Problem to solve: Reproduce every line of text in the listing below character for character, leaving out the pictures.

Records to process:

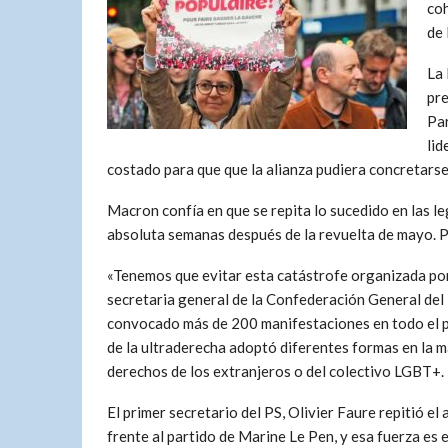
coh
de 
La 
pre
Par
lid
costado para que que la alianza pudiera concretarse,
Macron confía en que se repita lo sucedido en las l
absoluta semanas después de la revuelta de mayo. 
«Tenemos que evitar esta catástrofe organizada po
secretaria general de la Confederación General del 
convocado más de 200 manifestaciones en todo el pa
de la ultraderecha adoptó diferentes formas en la ma
derechos de los extranjeros o del colectivo LGBT+.
El primer secretario del PS, Olivier Faure repitió 
frente al partido de Marine Le Pen, y esa fuerza es 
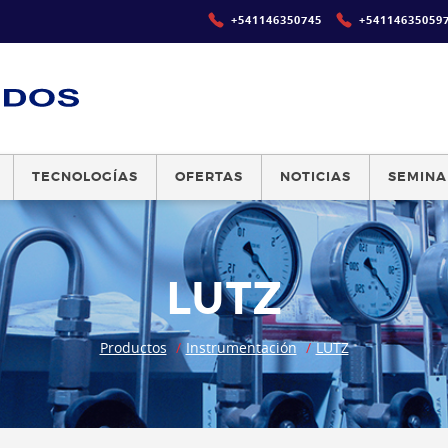
+541146350745
+54114635059
TECNOLOGÍAS
OFERTAS
NOTICIAS
SEMINA
LUTZ
Productos
Instrumentación
LUTZ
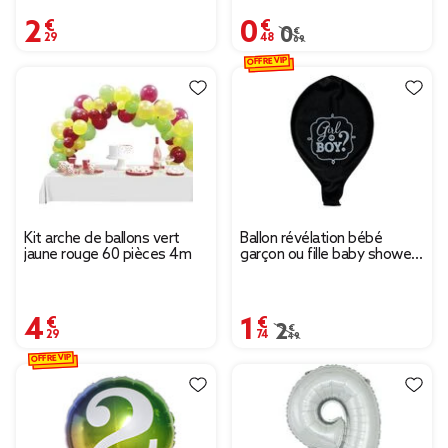
2,29 €
0,48 €
Prix remisé de 0,69 € à
0,69 €
OFFRE VIP
Kit arche de ballons vert
Ballon révélation bébé
jaune rouge 60 pièces 4m
garçon ou fille baby shower
- 2 modèles
4,29 €
1,74 €
Prix remisé de 2,49 € à
2,49 €
OFFRE VIP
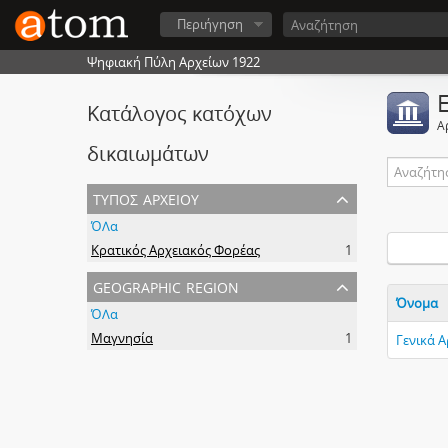
Περιήγηση
Ψηφιακή Πύλη Αρχείων 1922
Κατάλογος κατόχων
Α
δικαιωμάτων
τύπος αρχείου
ΌΛα
Κρατικός Αρχειακός Φορέας
1
geographic region
Όνομα
ΌΛα
Μαγνησία
1
Γενικά 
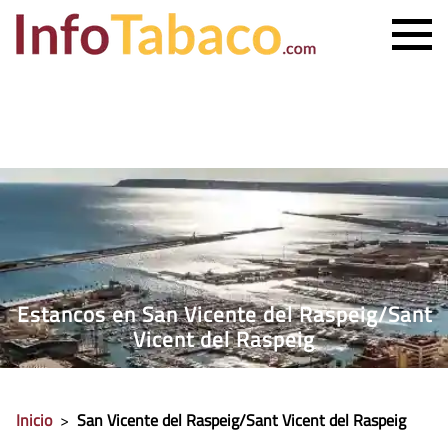
PRECIO CIGARRILLOS
PRECIO PUROS
ESTANCO MÁS CERCANO
CONTACTO
Estancos en San Vicente del Raspeig/Sant
Vicent del Raspeig
Inicio
>
San Vicente del Raspeig/Sant Vicent del Raspeig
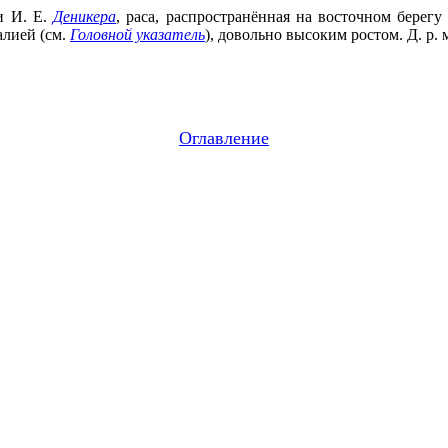
и И. Е.
Деникера
, раса, распространённая на восточном берегу
алией (см.
Головной указатель
), довольно высоким ростом. Д. р.
Оглавление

Solved problem:
coh
de 
La 
pre
Par
lid
costado para que que la alianza pudiera concretarse,
Macron confía en que se repita lo sucedido en las l
absoluta semanas después de la revuelta de mayo. 
«Tenemos que evitar esta catástrofe organizada po
secretaria general de la Confederación General del 
convocado más de 200 manifestaciones en todo el pa
de la ultraderecha adoptó diferentes formas en la ma
derechos de los extranjeros o del colectivo LGBT+.
El primer secretario del PS, Olivier Faure repitió 
frente al partido de Marine Le Pen, y esa fuerza es 
+541146350745
+54114635059
TECNOLOGÍAS
OFERTAS
NOTICIAS
SEMINA
LUTZ
Productos
Instrumentación
LUTZ
2,29 €
0,48 €
Prix remisé de 0,69 € à
0,69 €
OFFRE VIP
Kit arche de ballons vert
Ballon révélation bébé
jaune rouge 60 pièces 4m
garçon ou fille baby shower
- 2 modèles
4,29 €
1,74 €
Prix remisé de 2,49 € à
2,49 €
OFFRE VIP
Περιήγηση
Ψηφιακή Πύλη Αρχείων 1922
Κατάλογος κατόχων
Α
δικαιωμάτων
τύπος αρχείου
ΌΛα
Κρατικός Αρχειακός Φορέας
1
geographic region
Όνομα
ΌΛα
Μαγνησία
1
Γενικά 
PRECIO CIGARRILLOS
PRECIO PUROS
ESTANCO MÁS CERCANO
CONTACTO
Estancos en San Vicente del Raspeig/Sant
Vicent del Raspeig
Inicio
>
San Vicente del Raspeig/Sant Vicent del Raspeig
и И. Е.
Деникера
, раса, распространённая на восточном берегу
алией (см.
Головной указатель
), довольно высоким ростом. Д. р.
Оглавление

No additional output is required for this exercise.